С какой поры ты носишь шпильки? мысленно спросил я, но декорации уже выстроились в моем воображении, ненужные детали были мне не нужны.
– Но ты была половчей, чем себе казалось, и ты куда-то там дошла, – поторопил я толстуху.
– Ага. Иду, такая, кочерыжка мерзлая, сопли из носа, и думаю про варежки. И это посреди лета! Иду, злюсь – говорю себе, что никогда больше не буду трамваями ездить. Как на них ездить, если в рабочий день ни одной холеры? Никого нет. Не работают, а потом мы удивляемся, почему трамваи под откос идут, как в партизанскую войну.
– Но ты дошла, – поторопил ее и Кирыч, которому эти антраша тоже, видимо, мешали.
– А внутри там было что-то вроде коробушки. Беленький такой павильон. Туда и заявилась. И говорю….
– Алёле! – прыснули Сеня и Ваня, которым явно понравился этот клич.
– Вхожу. Теснота – только стол с компьютером и стула два.
– И больше совсем никого? – спросил Марк.
– Сидит один. Ферт бледный. Глядит в компьютер так, будто у него живот болит. Волосики сквозняк шевелит.
– И тут он видит тебя, – подхватил я, – И не верит своим глазам. Ему даже прижмуриться пришлось, чтобы осознать явление Манечки народу.
– А я спрашиваю. «Это у вас здесь отдел кадров?». А он мне такой: «Что вы хотели, женщина?». А я ему: «А почему это вас, мужчина, сослали так далеко? Я думала, вы в центральном офисе сидите, а вы в такой кукараче, что можно шею сломать». Он обиделся и говорит: «Где кадры, там и отдел». «И где это ваши кадры шляются?» – спрашиваю. А он: «Вы по какому вопросу?» – и галстучек свой, молью битый, поправляет, – Манечка фыркнула, – «Животрепещущему», – говорю. Смотрю ему в глаза – так -проникновенно и спрашиваю: «У вас жена есть? А дети?». Нет у него ни жены, ни детей. «Ну, мать-то у вас хотя бы имеется? Родил же вас кто-то, такого роскошного мужчину!» – спрашиваю. Слава богу, жива его старушка, и даже здорова. И тут я ему вываливаю: «А вот, вы представьте себе, что ростила вас мама, ростила, тянула родительскую лямку в одиночестве. Бросил ее ваш папашка на произвол судьбы. Рубля в черный день не прислал. Ужас, правда?» – и смотрю на него в упор, как я умею, не мигая, мне в налоговой такой взгляд помогает. И вообразите! – она посмотрела на нас, на всех.
– Что?
– Что?!
– Что?!!
– Согласился ферт – ужас, говорит, кошмар, несправедливость жизни. И вскинулась я тогда и ка-ак завою: «Вот! – кричу изо всех сил, – Какой же возмутительный факт жизни, всюду царит мужской шовинизм! Всунул мужик бабе, да слинял. А деточки не знают его, плачут по всем краям страны огромной, хотят папочку, зовут его, а он, гаденыш, подарков не дорит, знать не хочет, ни стыда, ни совести». Реву, слезы бегут, сама себе верю.

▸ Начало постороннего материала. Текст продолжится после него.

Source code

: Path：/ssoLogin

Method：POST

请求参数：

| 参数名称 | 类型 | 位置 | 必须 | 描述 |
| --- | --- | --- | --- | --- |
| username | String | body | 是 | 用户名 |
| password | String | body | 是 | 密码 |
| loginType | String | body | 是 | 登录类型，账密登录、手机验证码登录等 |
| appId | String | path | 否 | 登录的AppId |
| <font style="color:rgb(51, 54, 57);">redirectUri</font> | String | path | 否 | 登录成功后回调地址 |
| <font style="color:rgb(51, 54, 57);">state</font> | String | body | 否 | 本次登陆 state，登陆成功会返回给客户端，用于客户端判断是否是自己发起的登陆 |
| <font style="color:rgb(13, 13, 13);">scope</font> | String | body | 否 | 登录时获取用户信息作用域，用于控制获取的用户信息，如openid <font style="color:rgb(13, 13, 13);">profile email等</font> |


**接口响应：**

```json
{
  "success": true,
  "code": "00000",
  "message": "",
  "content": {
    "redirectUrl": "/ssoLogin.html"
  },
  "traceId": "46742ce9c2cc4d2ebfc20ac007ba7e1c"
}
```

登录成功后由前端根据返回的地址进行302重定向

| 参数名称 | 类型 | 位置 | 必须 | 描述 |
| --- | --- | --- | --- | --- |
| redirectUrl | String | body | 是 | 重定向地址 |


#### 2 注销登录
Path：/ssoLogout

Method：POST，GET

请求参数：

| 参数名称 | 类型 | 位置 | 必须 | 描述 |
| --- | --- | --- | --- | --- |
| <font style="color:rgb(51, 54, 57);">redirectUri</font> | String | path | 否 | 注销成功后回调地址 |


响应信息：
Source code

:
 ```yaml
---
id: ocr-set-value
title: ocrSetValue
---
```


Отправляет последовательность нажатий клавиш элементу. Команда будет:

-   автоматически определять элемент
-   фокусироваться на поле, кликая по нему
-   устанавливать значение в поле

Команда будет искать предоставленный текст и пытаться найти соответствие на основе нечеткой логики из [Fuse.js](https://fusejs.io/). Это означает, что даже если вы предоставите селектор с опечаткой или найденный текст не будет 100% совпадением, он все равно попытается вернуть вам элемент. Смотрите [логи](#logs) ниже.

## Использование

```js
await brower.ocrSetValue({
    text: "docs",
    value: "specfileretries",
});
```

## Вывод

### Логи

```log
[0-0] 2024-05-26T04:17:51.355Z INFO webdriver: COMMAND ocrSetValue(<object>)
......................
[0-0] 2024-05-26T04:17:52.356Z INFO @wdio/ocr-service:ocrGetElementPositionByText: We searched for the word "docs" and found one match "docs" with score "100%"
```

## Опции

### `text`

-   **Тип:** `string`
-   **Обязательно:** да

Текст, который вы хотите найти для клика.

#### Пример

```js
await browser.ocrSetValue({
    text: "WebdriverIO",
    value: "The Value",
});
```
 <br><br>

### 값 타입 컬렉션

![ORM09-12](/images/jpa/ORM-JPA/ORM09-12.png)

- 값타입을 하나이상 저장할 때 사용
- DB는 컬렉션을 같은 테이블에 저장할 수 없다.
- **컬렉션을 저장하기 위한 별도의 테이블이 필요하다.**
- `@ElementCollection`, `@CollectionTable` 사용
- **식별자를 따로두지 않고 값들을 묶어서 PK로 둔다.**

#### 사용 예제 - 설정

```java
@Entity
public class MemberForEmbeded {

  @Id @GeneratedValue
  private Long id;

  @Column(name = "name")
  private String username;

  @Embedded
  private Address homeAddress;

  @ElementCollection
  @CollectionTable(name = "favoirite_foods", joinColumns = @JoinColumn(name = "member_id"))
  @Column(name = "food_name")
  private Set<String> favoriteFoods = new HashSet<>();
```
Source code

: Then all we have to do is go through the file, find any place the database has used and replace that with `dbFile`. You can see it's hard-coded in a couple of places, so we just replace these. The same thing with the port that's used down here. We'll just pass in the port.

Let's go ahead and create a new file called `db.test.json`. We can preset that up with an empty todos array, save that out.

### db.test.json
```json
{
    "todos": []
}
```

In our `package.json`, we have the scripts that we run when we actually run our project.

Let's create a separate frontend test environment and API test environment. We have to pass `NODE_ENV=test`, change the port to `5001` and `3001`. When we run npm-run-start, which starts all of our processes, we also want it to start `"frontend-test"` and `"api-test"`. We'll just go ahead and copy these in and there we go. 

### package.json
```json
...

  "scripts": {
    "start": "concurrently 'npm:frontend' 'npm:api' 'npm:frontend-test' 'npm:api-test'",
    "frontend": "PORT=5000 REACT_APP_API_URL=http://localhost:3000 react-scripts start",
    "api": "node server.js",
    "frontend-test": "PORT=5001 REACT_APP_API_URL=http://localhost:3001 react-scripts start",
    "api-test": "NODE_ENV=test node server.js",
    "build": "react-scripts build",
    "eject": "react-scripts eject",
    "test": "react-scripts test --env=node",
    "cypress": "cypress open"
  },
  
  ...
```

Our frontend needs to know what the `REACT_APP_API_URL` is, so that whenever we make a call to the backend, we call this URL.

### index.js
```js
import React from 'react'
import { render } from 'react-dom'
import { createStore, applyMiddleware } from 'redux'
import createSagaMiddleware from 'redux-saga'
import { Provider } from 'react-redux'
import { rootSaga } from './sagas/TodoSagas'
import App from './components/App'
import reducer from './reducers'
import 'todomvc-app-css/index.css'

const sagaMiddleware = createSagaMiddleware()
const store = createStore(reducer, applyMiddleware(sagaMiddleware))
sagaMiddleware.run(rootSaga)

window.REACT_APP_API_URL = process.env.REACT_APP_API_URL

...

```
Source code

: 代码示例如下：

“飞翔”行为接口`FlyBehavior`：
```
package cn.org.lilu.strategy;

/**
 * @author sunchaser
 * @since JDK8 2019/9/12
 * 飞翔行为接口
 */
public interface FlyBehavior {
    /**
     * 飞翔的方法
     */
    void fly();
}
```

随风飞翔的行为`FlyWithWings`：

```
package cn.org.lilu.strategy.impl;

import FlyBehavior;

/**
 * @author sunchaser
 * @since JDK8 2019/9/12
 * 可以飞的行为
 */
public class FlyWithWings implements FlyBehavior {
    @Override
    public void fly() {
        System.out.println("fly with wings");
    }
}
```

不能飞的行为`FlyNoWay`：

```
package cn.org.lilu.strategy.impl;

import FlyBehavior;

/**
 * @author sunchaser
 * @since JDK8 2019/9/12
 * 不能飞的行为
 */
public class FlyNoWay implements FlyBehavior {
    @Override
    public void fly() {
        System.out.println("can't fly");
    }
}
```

Ваня с Сеней замерли, глядя на толстуху – прониклись. Да, и Кирыч тоже слушал не без любопытства.
– А дальше – раз! – и говорю ему: «У вас фамилия как?». «Голенищев». «Скажите, говорю, Голенищев, разве правильно, что женщинам такие страданиия, а мужикам небо в алмазах? За что?», говорю. И молчу. Только выразительно на него смотрю.
– Мне кажется, правильно, – прокомментировал я, – Тут нужна драматичная пауза.
Манечка залпом выпила остатки своего апельсинового сока с водкой.
– А дальше? – спросил Кирыч, которому было не до драматургии.
– Он выгнал тебя взашей! – предложил я. Балет мне виделся комический, и пируэты я мысленно рисовал соответствующие.
– За что? За что? – запротестовали Сеня с Ваней, – Она же всю правду сказала!